Speaker:   Alexander Engau
  Department of Mathematical Sciences
  Clemson University, USA


Title: Beyond Pareto Optimality: Domination and Decomposition in Multiobjective Programming


Abstract:


During the last few decades, multiobjective programming has received much attention for both its numerous theoretical advances as well as its continued success in modeling and solving real-life decision problems in business and engineering. In extension of the traditional concept of Pareto optimality, this research investigates the more general notion of domination and establishes various theoretical results that lead to new optimization methods and support decision-making.
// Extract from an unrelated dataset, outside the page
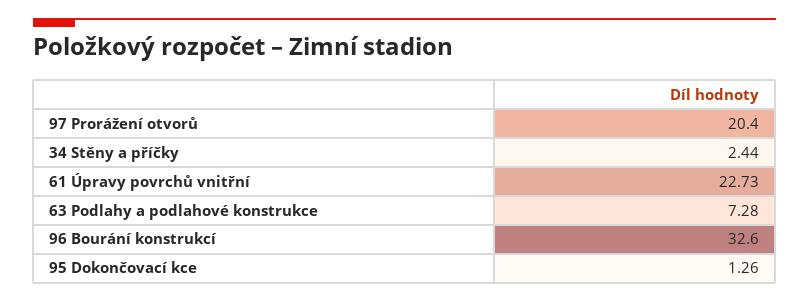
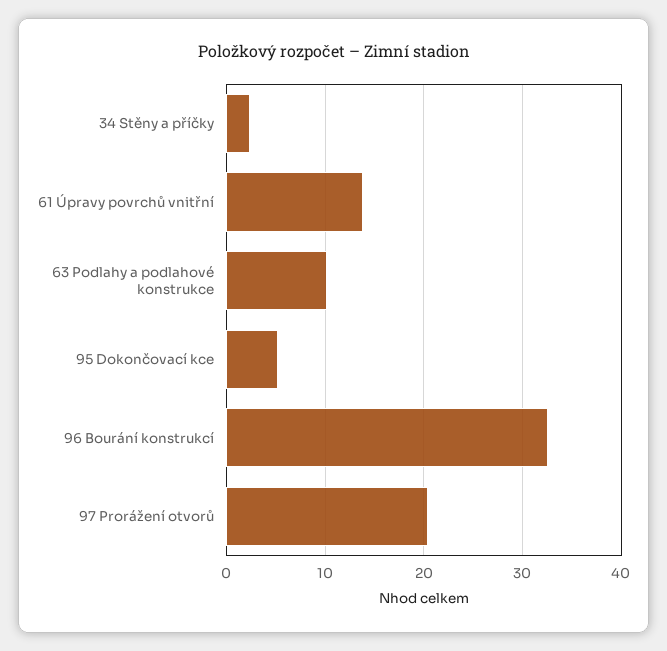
61 Úpravy povrchů vnitřní: 22.73 -> 14
63 Podlahy a podlahové konstrukce: 7.28 -> 10
95 Dokončovací kce: 1.26 -> 5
I first present some new results that characterize the nondominated set of a general vector optimization problem when the underlying domination structure is defined in terms of cones. Using concepts from linear algebra and convex analysis, a well known result relating nondominated points for polyhedral cones with Pareto solutions is generalized to nonpolyhedral cones, that are induced by positively homogeneous functions, and to translated polyhedral cones that are used to describe a notion of approximate nondominance. Pareto-oriented scalarization methods are modified and new solution methods are proposed for these two classes of cones. In addition, necessary and sufficient conditions for nondominance with respect to a variable domination cone are developed, and some specific results for the case of Bishop-Phelps cones are derived.

Based on my theoretical results, I then propose objective decompositions for large-scale multiobjective programs and establish relationships between solutions for the original and for the decomposed subproblems. Using the concept of approximate nondominance, a novel decision-making procedure is formulated and coordinates tradeoffs between these subproblems to find a preferred solution for the overall problem. The procedure is applied to a portfolio optimization problem.